#### [Aufgaben]
A - Nenne alle Schauspielerinnen und Schauspieler, die der ausgewählte Text für „Zusammen!“ aufführt.
B - Erkläre mit Hilfe des ausgewählten Textes, wie in „Zusammen!“ der bunt zusammengewürfelte Haufen verschiedenster Charaktere entsteht.
C - Wiederhole wortgetreu den Abschnitt des ausgewählten Textes von „Die ersten Premieren“ bis „euch vor Ort.“.

Die ersten Premieren der neuen Spielzeit

Das Warten hat ein Ende! Das Schauspielhaus ist wieder da.
Unter der Leitung von Jan Jochymski kann sich das Magdeburger Publikum auf zahlreiche neue Stücke freuen. urbanite war bei einigen für euch vor Ort.

„Zusammen“

In „Zusammen!“ stellt Jan Jochymski dem Magdeburger Publikum eine WG vor, in der Utopien zum Alltag gehören. Er bringt typische WG-Charaktere aus den 70er Jahren auf die Bühne und überträgt sie in die Gegenwart. Das Ergebnis ist ein bunt zusammengewürfelter Haufen der verschiedensten Charaktere. Eric (Martin Reik) etwa vertritt selbst bei Diskussionen um den Abwasch krampfhaft den marxistischen Standpunkt. Göran (Stefan Ebeling) und seine Freundin Lena (Christiane Boehlke) führen eine mehr oder wenige offene Beziehung mit all den dazugehörigen Problemen. Anna, gespielt von Babette Slezak, mimt eine meditierende, freizügige alleinerziehende Mutter, die nach dem Ende der Beziehung mit WG-Partner Lasse (Sebastian Reck) nun ihr Glück beim gleichen Geschlecht sucht, und deren Pilzbefall im Intimbereich offen und publikumswirksam in der WG-Küche thematisiert wird. Kurz: Die WG „Zusammen“ ist ein Projekt. Ein Experiment. Eine Utopie.

#### [Eingabedaten]

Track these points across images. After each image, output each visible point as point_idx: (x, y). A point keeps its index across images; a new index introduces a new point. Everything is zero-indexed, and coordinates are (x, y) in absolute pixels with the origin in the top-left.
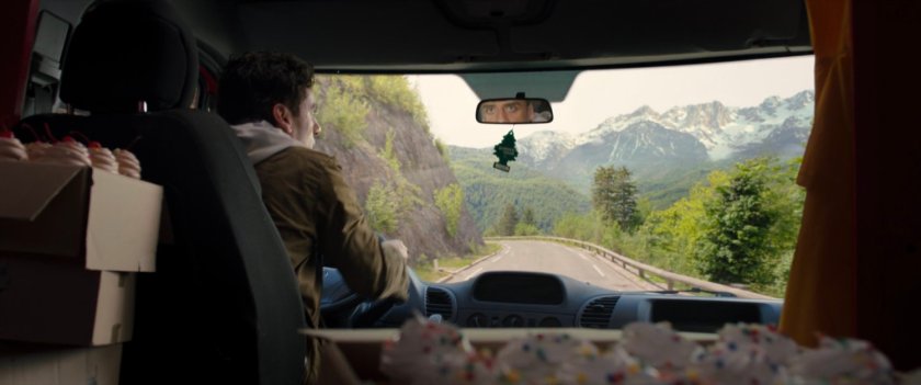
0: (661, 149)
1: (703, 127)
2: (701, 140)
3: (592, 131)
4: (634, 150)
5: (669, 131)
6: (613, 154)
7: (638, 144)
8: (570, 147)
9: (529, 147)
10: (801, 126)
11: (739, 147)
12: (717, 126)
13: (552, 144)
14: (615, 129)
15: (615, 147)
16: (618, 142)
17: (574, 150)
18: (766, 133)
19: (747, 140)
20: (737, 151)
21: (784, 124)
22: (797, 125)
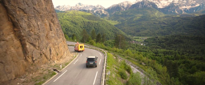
0: (149, 6)
1: (157, 1)
2: (156, 4)
3: (135, 1)
4: (144, 6)
5: (150, 2)
6: (139, 7)
7: (144, 5)
8: (131, 5)
9: (123, 4)
10: (175, 3)
11: (164, 6)
12: (159, 1)
13: (128, 4)
14: (140, 1)
15: (140, 5)
16: (140, 4)
17: (132, 5)
18: (169, 4)
19: (165, 5)
20: (163, 7)
21: (172, 2)
22: (174, 2)
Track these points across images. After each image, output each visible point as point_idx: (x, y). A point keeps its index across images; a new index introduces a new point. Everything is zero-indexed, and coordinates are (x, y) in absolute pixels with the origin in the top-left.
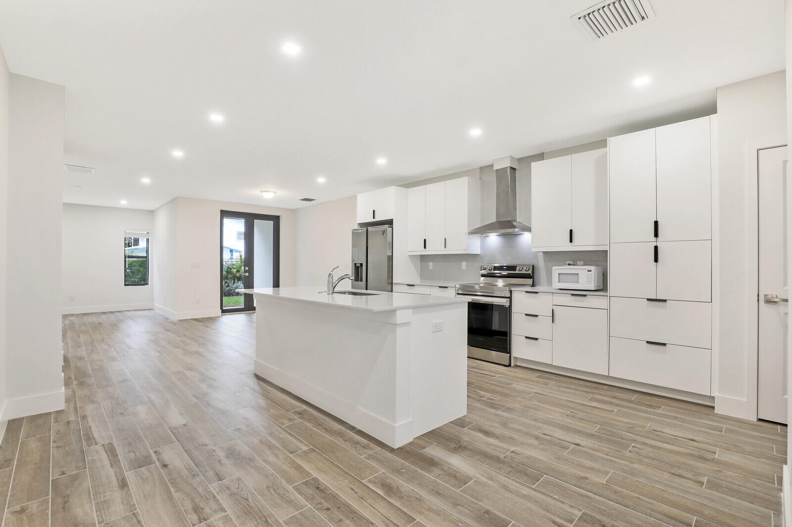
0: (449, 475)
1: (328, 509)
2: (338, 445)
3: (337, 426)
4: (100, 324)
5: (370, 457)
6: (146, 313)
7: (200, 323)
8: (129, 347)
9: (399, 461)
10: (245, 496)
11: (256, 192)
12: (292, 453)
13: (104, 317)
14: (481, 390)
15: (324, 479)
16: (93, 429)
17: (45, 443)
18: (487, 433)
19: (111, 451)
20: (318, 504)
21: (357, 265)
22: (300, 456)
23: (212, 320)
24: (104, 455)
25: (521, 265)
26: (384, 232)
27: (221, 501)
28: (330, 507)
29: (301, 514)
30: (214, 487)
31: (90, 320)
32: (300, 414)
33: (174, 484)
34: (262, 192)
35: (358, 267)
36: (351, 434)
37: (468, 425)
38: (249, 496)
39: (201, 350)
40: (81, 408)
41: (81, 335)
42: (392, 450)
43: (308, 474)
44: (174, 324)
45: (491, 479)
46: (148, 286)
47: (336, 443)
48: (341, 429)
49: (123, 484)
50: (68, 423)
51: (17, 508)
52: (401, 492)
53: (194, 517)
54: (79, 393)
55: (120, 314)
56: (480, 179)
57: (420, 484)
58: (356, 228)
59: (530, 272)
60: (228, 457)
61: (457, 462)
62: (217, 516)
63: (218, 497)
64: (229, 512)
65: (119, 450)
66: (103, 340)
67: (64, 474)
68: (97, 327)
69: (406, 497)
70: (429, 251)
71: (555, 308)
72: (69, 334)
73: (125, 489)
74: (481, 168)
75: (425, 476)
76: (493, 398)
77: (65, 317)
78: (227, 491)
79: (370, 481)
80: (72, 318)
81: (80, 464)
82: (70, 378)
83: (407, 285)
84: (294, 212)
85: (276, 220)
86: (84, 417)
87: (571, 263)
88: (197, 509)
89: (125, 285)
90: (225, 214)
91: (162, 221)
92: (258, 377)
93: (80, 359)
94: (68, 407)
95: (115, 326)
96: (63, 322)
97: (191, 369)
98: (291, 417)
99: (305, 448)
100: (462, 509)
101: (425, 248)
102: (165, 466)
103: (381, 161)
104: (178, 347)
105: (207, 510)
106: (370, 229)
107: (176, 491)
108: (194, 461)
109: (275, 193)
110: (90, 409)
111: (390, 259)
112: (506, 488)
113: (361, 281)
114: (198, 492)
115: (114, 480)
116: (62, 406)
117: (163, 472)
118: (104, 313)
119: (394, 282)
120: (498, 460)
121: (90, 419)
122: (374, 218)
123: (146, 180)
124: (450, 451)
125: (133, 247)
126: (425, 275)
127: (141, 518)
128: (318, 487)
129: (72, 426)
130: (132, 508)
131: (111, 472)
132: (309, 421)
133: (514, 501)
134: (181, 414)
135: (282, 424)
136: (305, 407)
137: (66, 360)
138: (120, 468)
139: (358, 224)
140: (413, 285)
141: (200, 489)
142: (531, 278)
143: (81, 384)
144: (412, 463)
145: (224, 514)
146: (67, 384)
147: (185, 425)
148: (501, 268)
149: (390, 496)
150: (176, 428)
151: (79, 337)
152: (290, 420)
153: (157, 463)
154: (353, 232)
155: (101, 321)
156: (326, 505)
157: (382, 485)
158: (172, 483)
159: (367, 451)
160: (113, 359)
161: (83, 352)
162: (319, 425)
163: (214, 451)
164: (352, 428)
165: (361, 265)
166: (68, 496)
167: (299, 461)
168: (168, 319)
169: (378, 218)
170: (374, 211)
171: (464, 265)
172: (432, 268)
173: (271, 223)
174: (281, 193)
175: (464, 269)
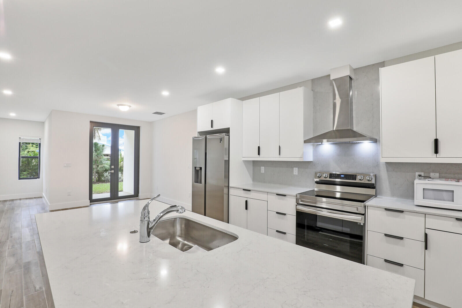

#### [Lösungen]
A - Martin Reik, Stefan Ebeling, Christiane Boehlke, Babette Slezak, Sebastian Reck

B - Jan Jochymski bringt typische WG-Charaktere aus den 70er Jahren auf die Bühne und überträgt sie in die Gegenwart. Das Ergebnis ist ein bunt zusammengewürfelter Haufen der verschiedensten Charaktere.

C -
Die ersten Premieren der neuen Spielzeit

Das Warten hat ein Ende! Das Schauspielhaus ist wieder da.
Unter der Leitung von Jan Jochymski kann sich das Magdeburger Publikum auf zahlreiche neue Stücke freuen. urbanite war bei einigen für euch vor Ort.